I stared at the stone. In gray and black it spelled out very few facts about the man:
James William Key, MD
January 30, 1953 – July 2, 2003
I found that I couldn’t cry at the grave.
After leaving the cemetery we stopped by the church he was raised in, where he had taken us, and where his funeral was held. When I entered the chapel, my heart became confused. It both sank deep into my stomach and somehow also rose up to my throat. I stared at the golden monstrance, stared at the Body of Christ, and did my best to offer it all up to him. In the restaurant we went to at lunch, I felt like my face gave me away. People looked up at me as I walked towards our table, and they looked into my eyes. I tried to smile, but I think the eyes gave me away. There they found the impenetrable sadness, the grief unexpressed.
Yesterday marked the 12th anniversary of my father’s death. July 2nd has been the weirdest day of the year for me since then. Not necessarily the saddest, but certainly the strangest. It’s hard to put into words, but I need to try. That’s why I’m writing this post, so that I might be able to formulate both to myself and to those around me the state of my heart on July 2nd.
The cold and curt gravestone cannot capture who the man was. He had been a son, a brother, a husband, a father, a friend, a doctor, a Catholic, a football player and coach, a lover of musicals, a fan of the Beatles, a restorer of the family beach house. He was many wonderful things. But people are complicated. He was complicated, too. He was sad, very sad. An inexplicable sadness, an incurable pain clouded over him. It was his cross that he did not know how to bear. Not only was he sad, he was also angry at times. He couldn’t really control it. He was sick as well as sad. He was very sick. Because of the sickness, he sometimes said and did terrible things. Though he never physically hurt me, sometimes I was afraid of him. But mostly, I loved him, and I was sad that he was so sad. I was only eight when he died. I couldn’t process it. I couldn’t understand it. I wept for hours. I remember going to the viewing, and seeing his body in the casket and thinking, “Surely he’s going to wake up now. It’s all just been an elaborate misunderstanding, an elaborate joke.” But he never woke up, and the casket was closed. On the day of the funeral, I had a difficult time crying. I thought that I ought to be crying as his daughter. But I couldn’t. My emotions were mixed. I loved my dad, and I was so sad that he was gone, but in a terrible way I was relieved, too because I also feared him at times. And then I felt even more terrible for feeling relieved. How could a daughter be relieved by her father’s death?
My mixed feelings spiraled and I spent my third grade year in a depression that my classmates could not understand.

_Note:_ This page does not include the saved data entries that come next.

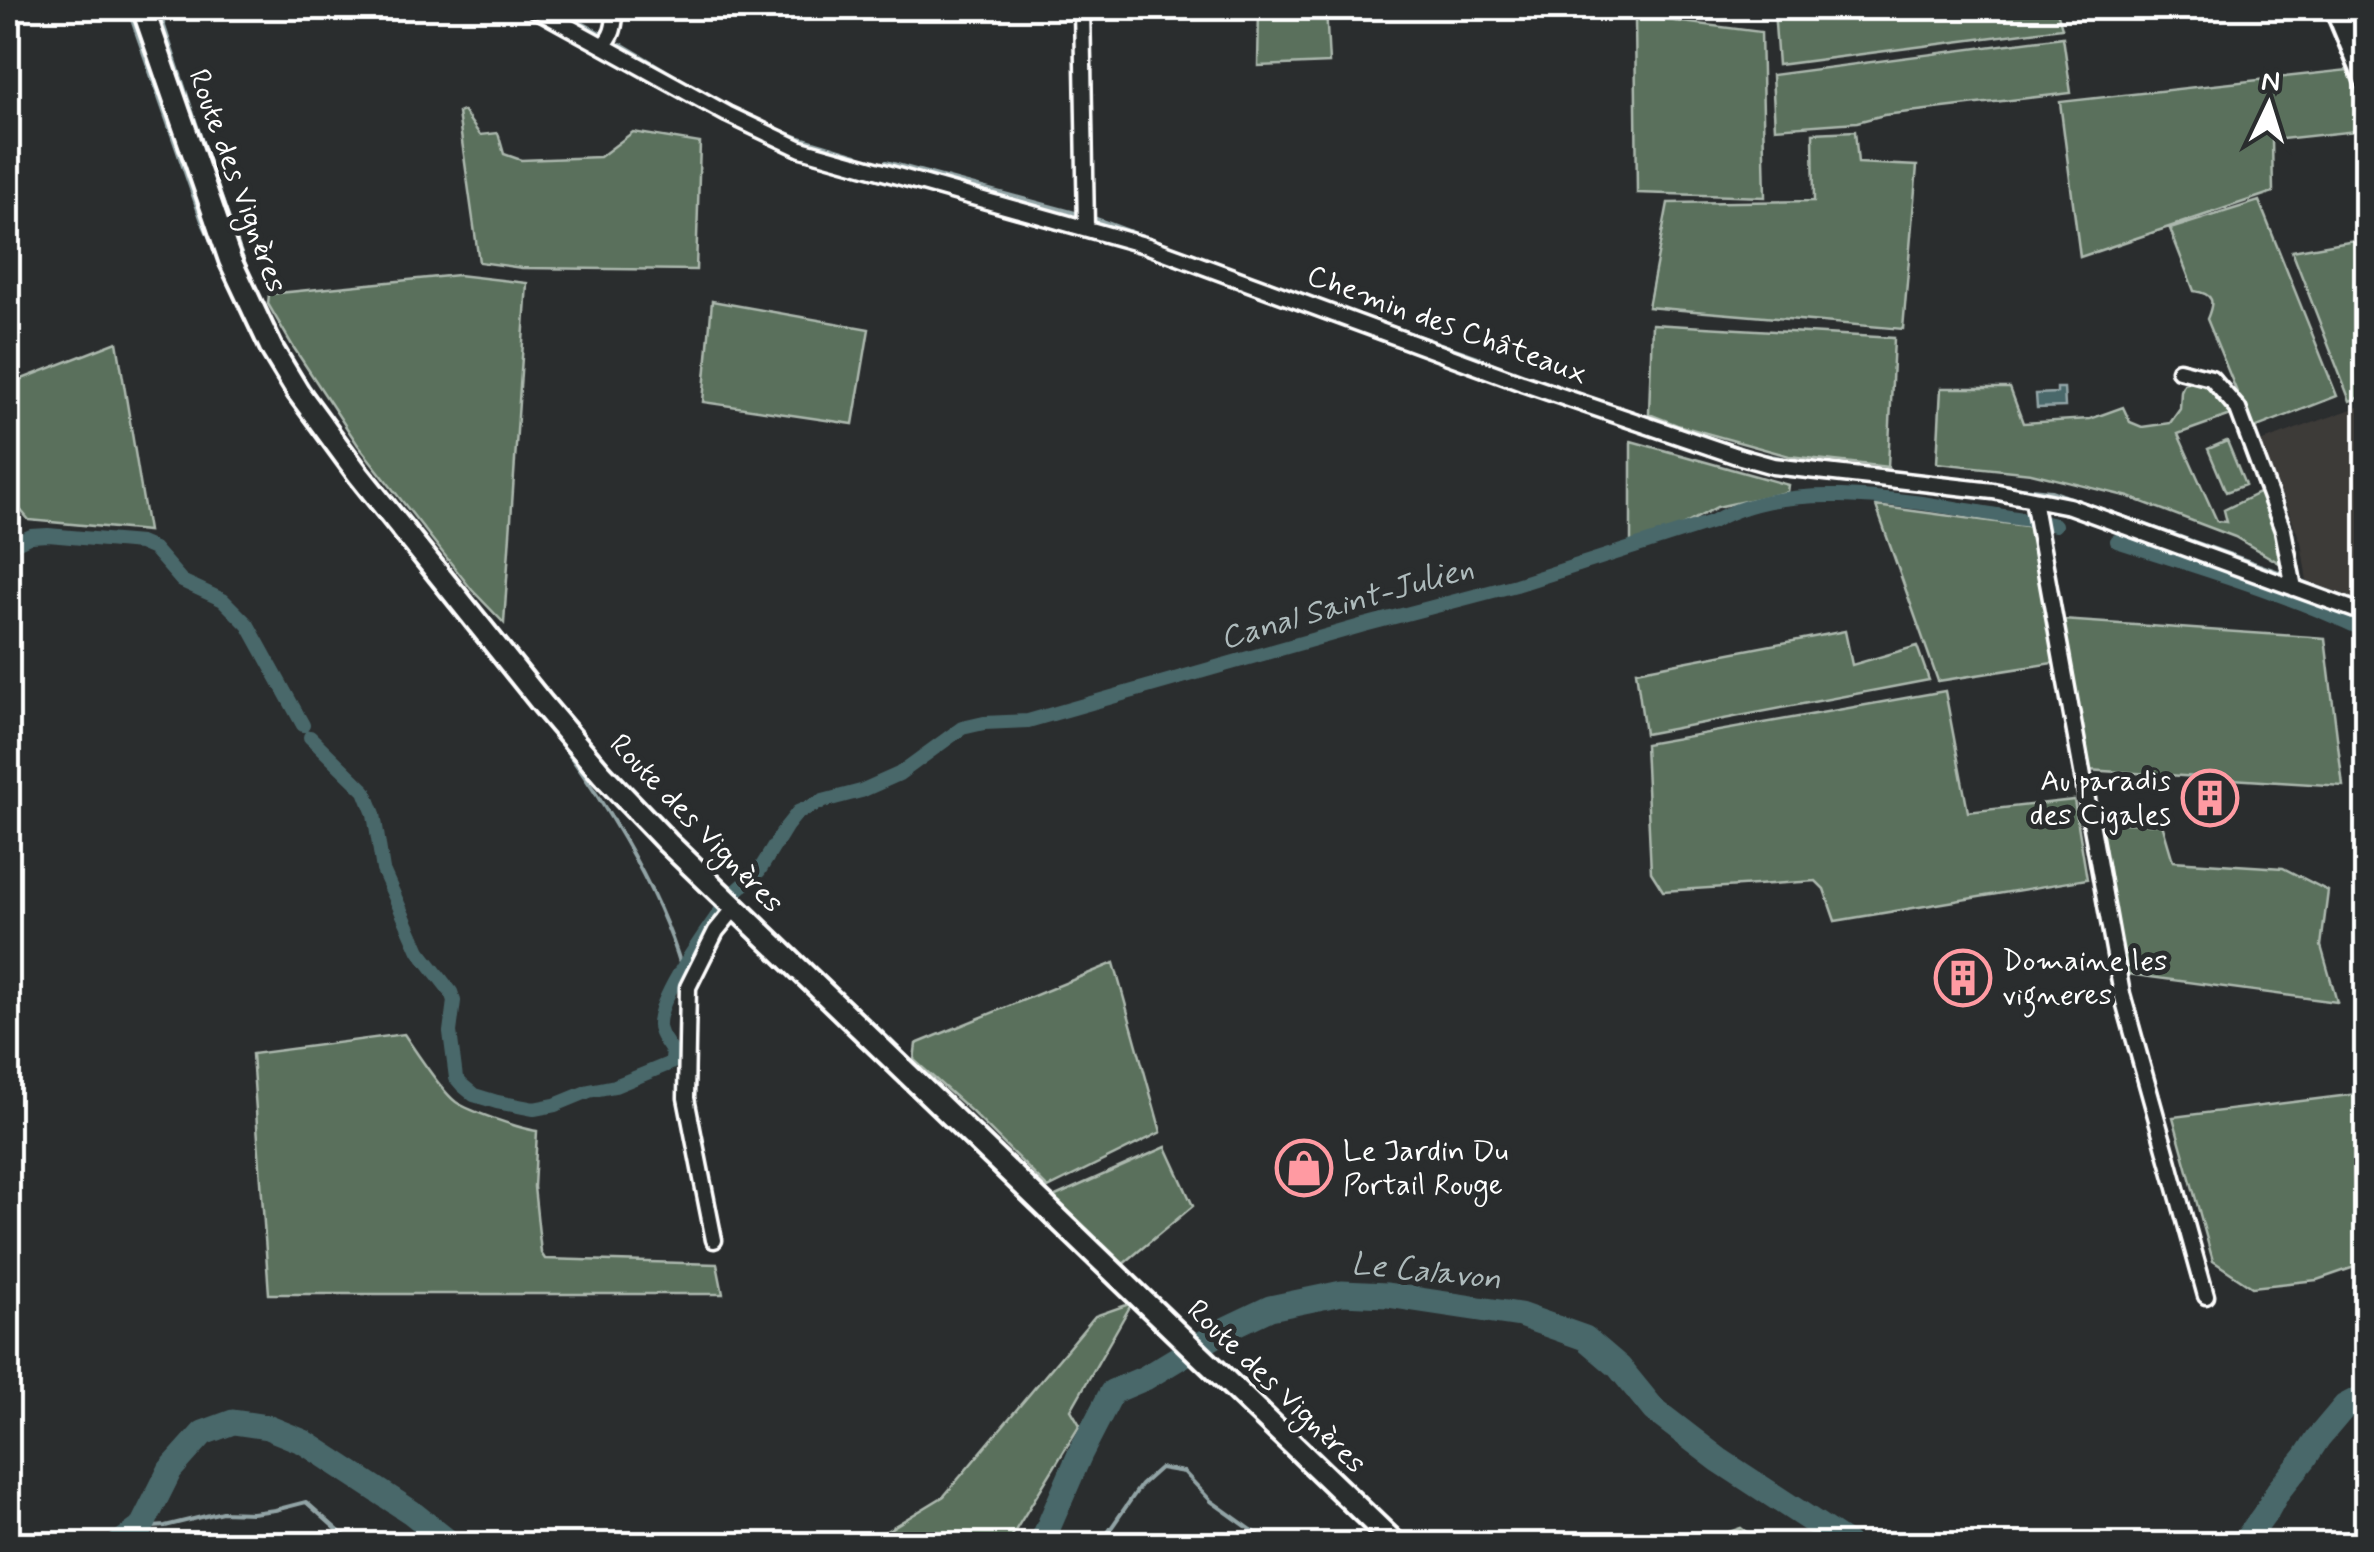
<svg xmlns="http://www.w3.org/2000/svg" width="2374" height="1552" font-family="Mynerve,sans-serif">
<rect width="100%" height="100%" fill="#2a2d2e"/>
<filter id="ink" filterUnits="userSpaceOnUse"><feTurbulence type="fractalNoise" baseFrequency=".01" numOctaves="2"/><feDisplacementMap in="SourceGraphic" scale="20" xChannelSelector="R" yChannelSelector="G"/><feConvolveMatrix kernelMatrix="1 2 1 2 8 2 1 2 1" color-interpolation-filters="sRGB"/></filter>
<g filter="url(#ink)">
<path fill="#3d3a38" d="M2366,404v199l-59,-22 -6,-39 -41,-100z"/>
<path fill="#5a705c" stroke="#acb8ae" stroke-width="2.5" d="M1259,8h67l3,55 -71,3z
M1784,8h272l6,20 -284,37 -4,-55z
M1635,16l126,16 4,165 -128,-4z
M2063,37l8,56 -187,22 -27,7 -82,6 -3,-53z
M2348,70l18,47v13l-94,10 1,52 -193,65 -20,-155z
M463,111l17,24 18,-2 6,21 17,6 79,-3 33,-25 67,11 -4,127 -174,-2 -43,-6 -21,-149z
M1855,131l3,32 59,3 -14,163 -255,-22 20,-104 146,-2 -1,-68z
M2259,201l78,195 -85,33 -45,-110c7,-17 8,-25 -13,-28l-24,-62z
M2366,238v157l-16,6 -58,-150z
M458,275l69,8 -23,340 -32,-33 -114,-145 -66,-100 -24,-41 1,-10z
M712,301l157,28 -16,95 -150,-22z
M1652,324l242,14 -6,129 -99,-11 -112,-31 -28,-11z
M117,342l31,189 -119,-11 -16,-19 -5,-19v-102l9,1z
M2196,381l21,10 14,24 -53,19 39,87 10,1 -3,-12 37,-18 16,38 6,35 -48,-28 -106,-40 -98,-24 -94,-10 4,-75h69l13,35 67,-4 33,-12 7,15 12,5 28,-4 10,-14 1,-18 3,-7z
M1631,441l157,44 -1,7 -70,15 -41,22 -45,14z
M2227,441l18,44 -19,7 -18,-43z
M1876,506l157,21 26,135 -121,19z
M2062,620l263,18 18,148 -256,-16z
M1845,631l7,34 65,-19 12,34 -284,54 -9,-63z
M1945,691l23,121 106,-12 13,79 -252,42 -11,-32 -8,-8 -153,10 -12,-19 -6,-128z
M2098,822l64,2 11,37 110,7 45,23 -7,55 16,56 -210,-28z
M1114,963l47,169 -113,56 -77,-77 -57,-51 2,-16z
M404,1034c11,16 37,57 52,68 13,9 65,27 81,29l-3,56 7,66 4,6 172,5 6,30h-454l-17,-240z
M2366,1093v170l-49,17 -65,7 -39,-26 -40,-144z
M1166,1147l27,59 -71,59 -71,-67z
M1132,1303l-61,107 9,15 -73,119h-142l79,-48 151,-180z
M1741,1528l21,16h-68z"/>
<path fill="#4a686b" stroke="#92a4a6" stroke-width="2.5" d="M2057,388h7l1,19 -28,1 -1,-14 21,-1z"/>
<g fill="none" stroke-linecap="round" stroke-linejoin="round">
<path stroke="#92a4a6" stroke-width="4" d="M128,8l74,213 16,35
M158,8l52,158 43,121
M555,8l45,25
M621,44l101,60
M762,123l38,15 57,17
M886,162l193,52
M1096,219l205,76
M264,309l18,36 55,84
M1357,315l121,42 27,12 249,84 59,11
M352,448l232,289
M1828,465l85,10
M2002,486l49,5 236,84
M2296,579l70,26
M544,721c53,68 114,164 138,248
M651,811l42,43
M783,940l98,91 93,93
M141,1528l24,-2 57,-14 30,1 23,-3 31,-8 36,32 21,10
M1100,1544l41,-59 19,-17 24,4 27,29 60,43"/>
<path stroke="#4a686b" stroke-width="14" d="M2042,522l13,3
M2117,541c84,27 169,52 249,90
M8,547l23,-11 17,-1 92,8 14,6 28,32 41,19 25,25 55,100
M310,737l55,54 9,23 9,56 36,81 32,41 3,9 -4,31 6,46 6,7 12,10 23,7 37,7 21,-4 34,-14 26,-5 56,-23 2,-9c-4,-10 -13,-16 -14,-28 -2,-28 48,-95 65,-120
M733,894l26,-23 27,-44 12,-15 25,-11 38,-10 38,-17 63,-46 22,-5 44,-2 336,-96 152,-40 196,-63c84,-50 225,-15 318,-2"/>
<path stroke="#4a686b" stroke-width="25" d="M119,1544l22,-16 29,-58 33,-37 30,-11 34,5 37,15 107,70 40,32
M1041,1544l39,-90 32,-62 33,-14 83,-50 42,-20 72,-15 45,2 133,20 65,23 34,29 35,43 65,50 128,84
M2243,1544l24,-33 11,-20 27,-33 13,-20 27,-32 21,-11"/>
<g stroke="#fff" stroke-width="21">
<path id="street" d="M534,8l193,106 74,35 347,97 374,137 215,73 36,10 220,25 76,15 297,108
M1082,8l4,219
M603,45c12,-11 11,-22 13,-37
M2179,370l32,8 27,31 45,121 11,58
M2033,499l89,495 84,302
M714,1240l-28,-142 2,-111 28,-56 19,-23"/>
</g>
<g stroke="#fff" stroke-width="28">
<path id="secondary" d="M143,8l87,252 42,89 26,43 61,83 182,227 61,72 66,69 728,701
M2336,8l30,72"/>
</g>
<use href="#street" stroke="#2a2d2e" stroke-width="14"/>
<use href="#secondary" stroke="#2a2d2e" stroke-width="20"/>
</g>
</g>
<defs>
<g id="building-ring" transform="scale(2.875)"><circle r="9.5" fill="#2a2d2e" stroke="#ff9aa2" stroke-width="1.5"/><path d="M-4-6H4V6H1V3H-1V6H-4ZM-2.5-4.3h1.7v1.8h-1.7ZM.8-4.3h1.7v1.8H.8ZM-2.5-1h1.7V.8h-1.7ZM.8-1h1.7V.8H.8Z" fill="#ff9aa2"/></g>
<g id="shop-ring" transform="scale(2.875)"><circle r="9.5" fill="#2a2d2e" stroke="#ff9aa2" stroke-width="1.5"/><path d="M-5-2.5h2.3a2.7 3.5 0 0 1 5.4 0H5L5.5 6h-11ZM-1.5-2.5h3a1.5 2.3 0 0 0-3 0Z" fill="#ff9aa2"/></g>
</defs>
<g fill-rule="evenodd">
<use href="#building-ring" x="2210" y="798"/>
<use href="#building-ring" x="1963" y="978"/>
<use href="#shop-ring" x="1304" y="1168"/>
</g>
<g text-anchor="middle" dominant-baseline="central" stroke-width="10" stroke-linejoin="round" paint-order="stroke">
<g font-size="30" fill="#fff" stroke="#2a2d2e">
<text transform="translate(237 181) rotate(70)">Route des Vignères</text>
<text transform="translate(1447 325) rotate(20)">Chemin des Châteaux</text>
<text transform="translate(696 824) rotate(46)">Route des Vignères</text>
<text transform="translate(1276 1387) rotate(44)">Route des Vignères</text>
</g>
<g font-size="30" fill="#fff" stroke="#2a2d2e" text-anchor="start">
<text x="2171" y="781" text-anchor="end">Au paradis<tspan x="2171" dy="34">des Cigales</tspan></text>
<text x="2002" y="961">Domaine les<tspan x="2002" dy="34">vigneres</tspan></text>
<text x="1343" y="1151">Le Jardin Du<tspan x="1343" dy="34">Portail Rouge</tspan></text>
</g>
<g font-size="32" font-style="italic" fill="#aebbbc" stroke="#2a2d2e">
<text transform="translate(1347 604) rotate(-16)">Canal Saint-Julien</text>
<text transform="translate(1426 1272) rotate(6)">Le Calavon</text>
</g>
</g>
<rect width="2374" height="1552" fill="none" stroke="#2a2d2e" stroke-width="40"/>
<rect x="20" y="20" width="2334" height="1512" fill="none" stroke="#fff" stroke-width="4" filter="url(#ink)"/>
<g transform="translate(2269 105) rotate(4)" stroke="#2a2d2e" stroke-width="8" paint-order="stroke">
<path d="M0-8L18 38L0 25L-18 38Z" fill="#ffffff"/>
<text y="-15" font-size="28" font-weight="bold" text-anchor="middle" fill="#ffffff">N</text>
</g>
</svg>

On July 2nd of every year, I still have mixed feelings. I have sorely felt his absence in my life. Now those feelings are dominated by a sadness for his sickness, and I am no longer relieved that he’s gone. But I began to build walls to “protect myself” from others when I was 8, and I really only stopped building them when I was 16 or 17. Since then, I have been working on taking them back down and truly embracing the people around me. However, it’s all a process. I rediscover new walls often. I cry my eyes out on days where nothing significant has happened, but I simply recall a new facet to the man who was my dad. Yet I can’t cry on the anniversary of my dad’s death. He was complicated. I am complicated. Life is complicated.
Something I have learned from the things that have happened to those that I love and from the things that have happened to me is that you never know what cross someone is bearing. Most people I meet, and probably most people who read this probably had no idea that my dad, his death, and his memory have been some of my most profound struggles in my life. We never know the cross people are bearing. Often, people are struggling up Calvary, and they feel that they must struggle in silence. Often, people struggle and manifest their stress in being unkind or violent because they do not know how else to release their pain.
Man struggles. Man is wounded. Our world and our hearts have been invaded by the horrors of sin, suffering, and death. We are the walking wounded. But I implore you, whatever it is that you are struggling with, let not your wounds wound others. I have spent too much of the last 12 years wounding others because of the wounds I carry and the walls I built. Instead of wounding further, try a healing course. If you are wounded spend time thinking of the people around you who are also surely carrying wounds. Let your wounds make you more compassionate and more empathetic towards those you meet. Begin to heal the wounds instead of harming others; help instead of hindering relationships by your walls. Allow your wounds help you embrace faith, hope, and charity. I need to allow my wounds, and Jesus Christ my Healer, to do the same for me.
Please pray for me and my family and the crosses we bear. Please know I’m praying for you, too. May God bless you on this strange yet marvelous journey of life.